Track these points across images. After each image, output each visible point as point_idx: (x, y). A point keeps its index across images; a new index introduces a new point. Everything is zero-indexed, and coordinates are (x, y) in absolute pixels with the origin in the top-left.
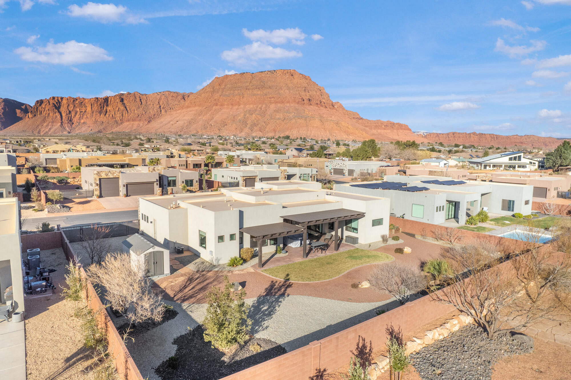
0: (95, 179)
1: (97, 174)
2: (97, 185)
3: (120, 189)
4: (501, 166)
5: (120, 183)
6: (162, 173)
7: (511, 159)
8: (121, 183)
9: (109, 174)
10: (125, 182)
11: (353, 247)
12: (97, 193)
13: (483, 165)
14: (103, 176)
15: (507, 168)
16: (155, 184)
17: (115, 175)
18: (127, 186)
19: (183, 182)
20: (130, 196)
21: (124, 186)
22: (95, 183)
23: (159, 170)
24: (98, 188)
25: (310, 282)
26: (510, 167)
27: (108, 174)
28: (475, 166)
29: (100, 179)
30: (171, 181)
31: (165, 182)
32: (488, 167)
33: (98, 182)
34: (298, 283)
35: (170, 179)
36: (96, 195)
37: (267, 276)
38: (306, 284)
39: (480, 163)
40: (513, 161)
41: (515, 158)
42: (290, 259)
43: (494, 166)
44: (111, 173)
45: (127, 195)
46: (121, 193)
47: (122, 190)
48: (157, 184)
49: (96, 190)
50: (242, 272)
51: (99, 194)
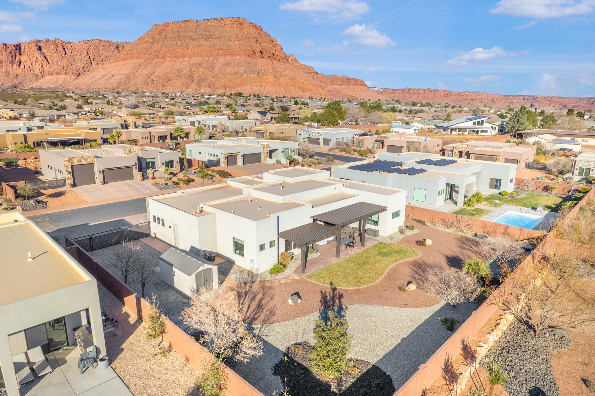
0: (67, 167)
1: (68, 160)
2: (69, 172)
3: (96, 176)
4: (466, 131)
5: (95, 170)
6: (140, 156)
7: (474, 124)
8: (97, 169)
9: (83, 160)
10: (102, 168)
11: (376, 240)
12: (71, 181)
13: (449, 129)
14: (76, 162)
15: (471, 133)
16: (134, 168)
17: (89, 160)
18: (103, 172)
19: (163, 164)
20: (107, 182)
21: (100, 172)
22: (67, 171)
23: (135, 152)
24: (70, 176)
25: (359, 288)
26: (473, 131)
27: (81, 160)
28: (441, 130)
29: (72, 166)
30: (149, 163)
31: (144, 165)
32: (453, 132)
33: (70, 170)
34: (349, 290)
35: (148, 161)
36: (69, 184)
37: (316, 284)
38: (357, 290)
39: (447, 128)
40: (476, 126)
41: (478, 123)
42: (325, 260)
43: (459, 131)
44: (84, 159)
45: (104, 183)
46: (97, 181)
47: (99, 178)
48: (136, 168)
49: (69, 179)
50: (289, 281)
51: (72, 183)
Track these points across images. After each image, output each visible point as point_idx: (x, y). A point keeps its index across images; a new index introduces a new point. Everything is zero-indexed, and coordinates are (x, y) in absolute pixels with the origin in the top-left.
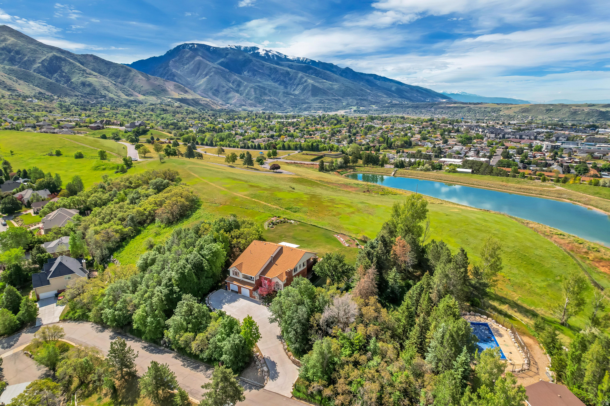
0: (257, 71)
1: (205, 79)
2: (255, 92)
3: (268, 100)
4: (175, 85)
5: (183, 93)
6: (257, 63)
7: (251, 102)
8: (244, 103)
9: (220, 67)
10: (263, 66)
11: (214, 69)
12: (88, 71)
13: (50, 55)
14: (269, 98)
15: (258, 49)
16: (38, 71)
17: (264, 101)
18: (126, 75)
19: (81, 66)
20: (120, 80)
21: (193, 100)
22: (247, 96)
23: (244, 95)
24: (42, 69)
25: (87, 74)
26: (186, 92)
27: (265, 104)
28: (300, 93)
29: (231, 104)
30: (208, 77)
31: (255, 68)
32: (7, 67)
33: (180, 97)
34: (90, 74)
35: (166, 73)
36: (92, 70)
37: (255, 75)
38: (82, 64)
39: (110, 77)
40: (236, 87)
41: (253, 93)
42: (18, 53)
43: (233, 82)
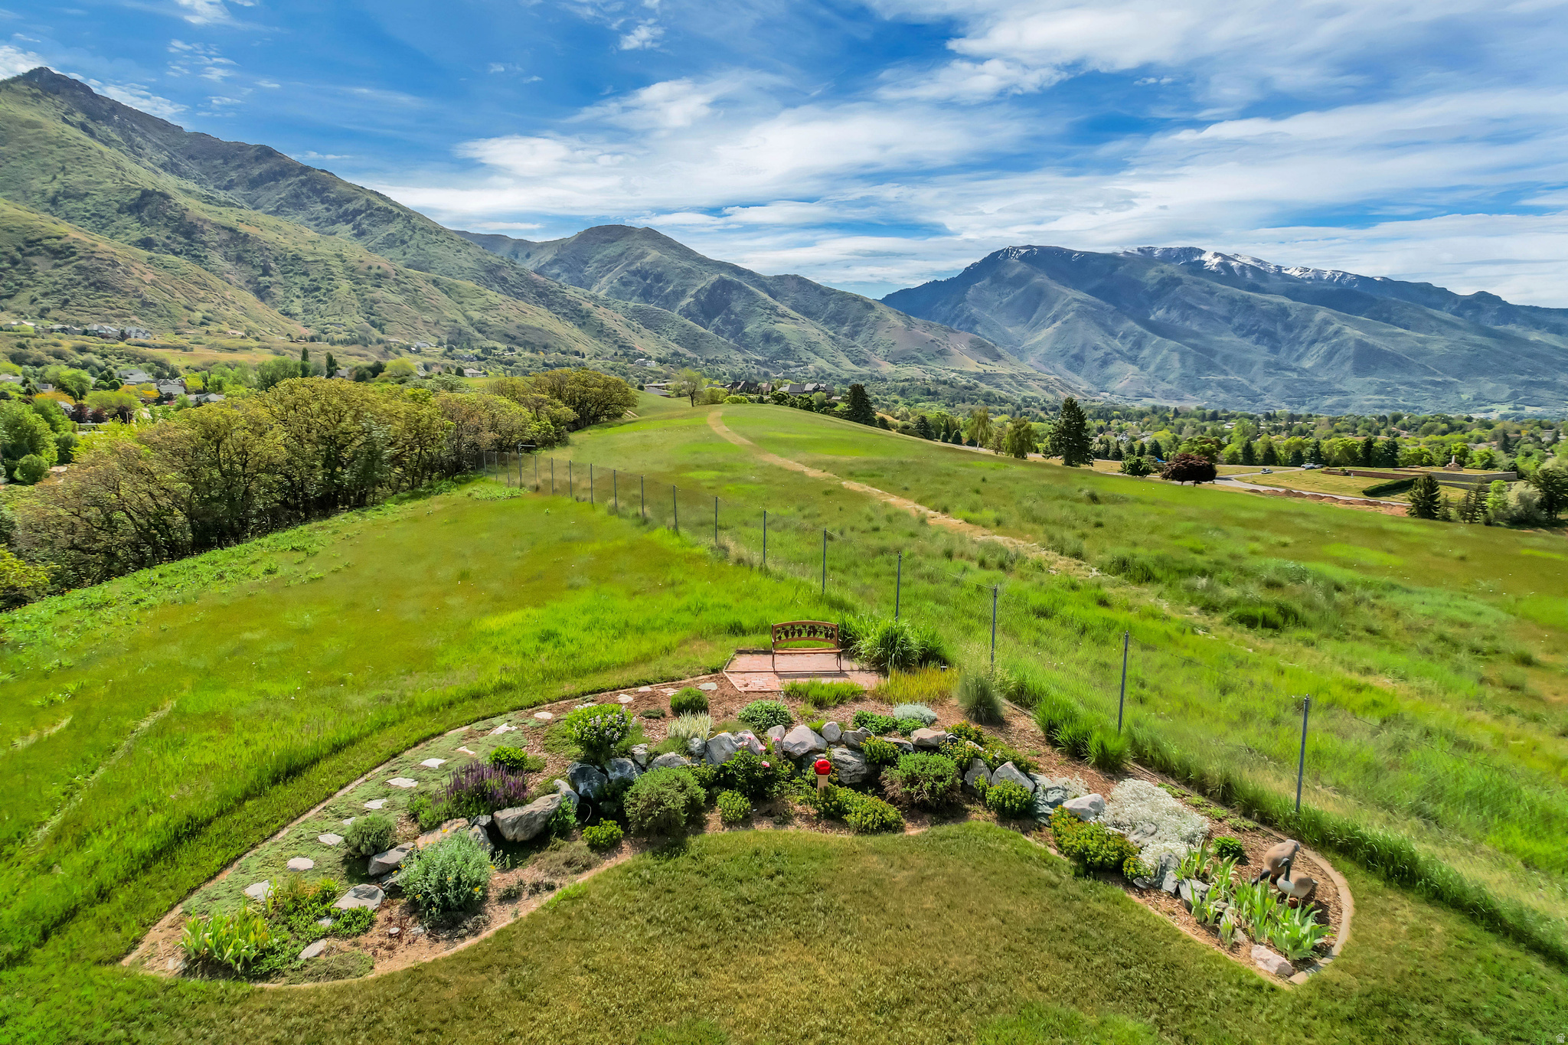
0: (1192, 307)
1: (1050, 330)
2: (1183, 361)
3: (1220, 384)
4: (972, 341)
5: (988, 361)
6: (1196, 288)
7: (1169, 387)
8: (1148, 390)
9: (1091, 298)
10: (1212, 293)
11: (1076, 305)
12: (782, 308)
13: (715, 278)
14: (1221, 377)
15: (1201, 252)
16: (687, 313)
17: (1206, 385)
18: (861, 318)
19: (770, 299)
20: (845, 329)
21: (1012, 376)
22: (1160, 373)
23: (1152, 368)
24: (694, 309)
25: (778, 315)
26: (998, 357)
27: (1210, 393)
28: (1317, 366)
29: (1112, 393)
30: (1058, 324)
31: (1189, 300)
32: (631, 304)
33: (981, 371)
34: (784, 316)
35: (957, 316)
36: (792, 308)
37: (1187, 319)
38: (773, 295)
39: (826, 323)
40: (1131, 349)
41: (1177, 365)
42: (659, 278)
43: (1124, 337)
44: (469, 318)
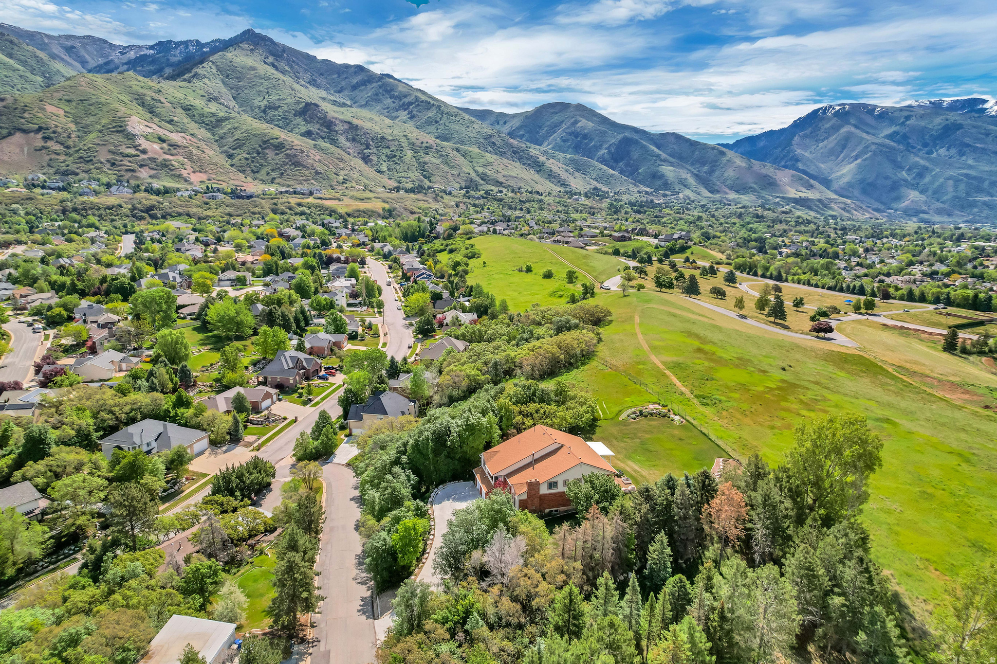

○ ○ ○ ○

● Exercise prompt:
Please output the listing above in full, exactly as given, without its images.

● Exercise answer:
Track these points across images. After each image, output each visible point as point_idx: (x, y). A point keeps its index across images; a new index introduces a new point. Everything is zero-indexed, and coordinates are (x, y) in absolute pixels with the origin in the top-left.
0: (95, 179)
1: (97, 174)
2: (97, 185)
3: (120, 189)
4: (501, 166)
5: (120, 183)
6: (162, 173)
7: (511, 159)
8: (121, 183)
9: (109, 174)
10: (125, 182)
11: (353, 247)
12: (97, 193)
13: (483, 165)
14: (103, 176)
15: (507, 168)
16: (155, 184)
17: (115, 175)
18: (127, 186)
19: (183, 182)
20: (130, 196)
21: (124, 186)
22: (95, 183)
23: (159, 170)
24: (98, 188)
25: (310, 282)
26: (510, 167)
27: (108, 174)
28: (475, 166)
29: (100, 179)
30: (171, 181)
31: (165, 182)
32: (488, 167)
33: (98, 182)
34: (298, 283)
35: (170, 179)
36: (96, 195)
37: (267, 276)
38: (306, 284)
39: (480, 163)
40: (513, 161)
41: (515, 158)
42: (290, 259)
43: (494, 166)
44: (111, 173)
45: (127, 195)
46: (121, 193)
47: (122, 190)
48: (157, 184)
49: (96, 190)
50: (242, 272)
51: (99, 194)
0: (67, 167)
1: (68, 160)
2: (69, 172)
3: (96, 176)
4: (466, 131)
5: (95, 170)
6: (140, 156)
7: (474, 124)
8: (97, 169)
9: (83, 160)
10: (102, 168)
11: (376, 240)
12: (71, 181)
13: (449, 129)
14: (76, 162)
15: (471, 133)
16: (134, 168)
17: (89, 160)
18: (103, 172)
19: (163, 164)
20: (107, 182)
21: (100, 172)
22: (67, 171)
23: (135, 152)
24: (70, 176)
25: (359, 288)
26: (473, 131)
27: (81, 160)
28: (441, 130)
29: (72, 166)
30: (149, 163)
31: (144, 165)
32: (453, 132)
33: (70, 170)
34: (349, 290)
35: (148, 161)
36: (69, 184)
37: (316, 284)
38: (357, 290)
39: (447, 128)
40: (476, 126)
41: (478, 123)
42: (325, 260)
43: (459, 131)
44: (84, 159)
45: (104, 183)
46: (97, 181)
47: (99, 178)
48: (136, 168)
49: (69, 179)
50: (289, 281)
51: (72, 183)
Track these points across images. After each image, output each visible point as point_idx: (x, y). A point keeps its index across images; a new index introduces a new point. Everything is zero-indexed, and coordinates are (x, y) in absolute pixels with the origin in the top-left.
0: (257, 71)
1: (205, 79)
2: (255, 92)
3: (268, 100)
4: (175, 85)
5: (183, 93)
6: (257, 63)
7: (251, 102)
8: (244, 103)
9: (220, 67)
10: (263, 66)
11: (214, 69)
12: (88, 71)
13: (50, 55)
14: (269, 98)
15: (258, 49)
16: (38, 71)
17: (264, 101)
18: (126, 75)
19: (81, 66)
20: (120, 80)
21: (193, 100)
22: (247, 96)
23: (244, 95)
24: (42, 69)
25: (87, 74)
26: (186, 92)
27: (265, 104)
28: (300, 93)
29: (231, 104)
30: (208, 77)
31: (255, 68)
32: (7, 67)
33: (180, 97)
34: (90, 74)
35: (166, 73)
36: (92, 70)
37: (255, 75)
38: (82, 64)
39: (110, 77)
40: (236, 87)
41: (253, 93)
42: (18, 53)
43: (233, 82)
0: (1192, 307)
1: (1050, 330)
2: (1183, 361)
3: (1220, 384)
4: (972, 341)
5: (988, 361)
6: (1196, 288)
7: (1169, 387)
8: (1148, 390)
9: (1091, 298)
10: (1212, 293)
11: (1076, 305)
12: (782, 308)
13: (715, 278)
14: (1221, 377)
15: (1201, 252)
16: (687, 313)
17: (1206, 385)
18: (861, 318)
19: (770, 299)
20: (845, 329)
21: (1012, 376)
22: (1160, 373)
23: (1152, 368)
24: (694, 309)
25: (778, 315)
26: (998, 357)
27: (1210, 393)
28: (1317, 366)
29: (1112, 393)
30: (1058, 324)
31: (1189, 300)
32: (631, 304)
33: (981, 371)
34: (784, 316)
35: (957, 316)
36: (792, 308)
37: (1187, 319)
38: (773, 295)
39: (826, 323)
40: (1131, 349)
41: (1177, 365)
42: (659, 278)
43: (1124, 337)
44: (469, 318)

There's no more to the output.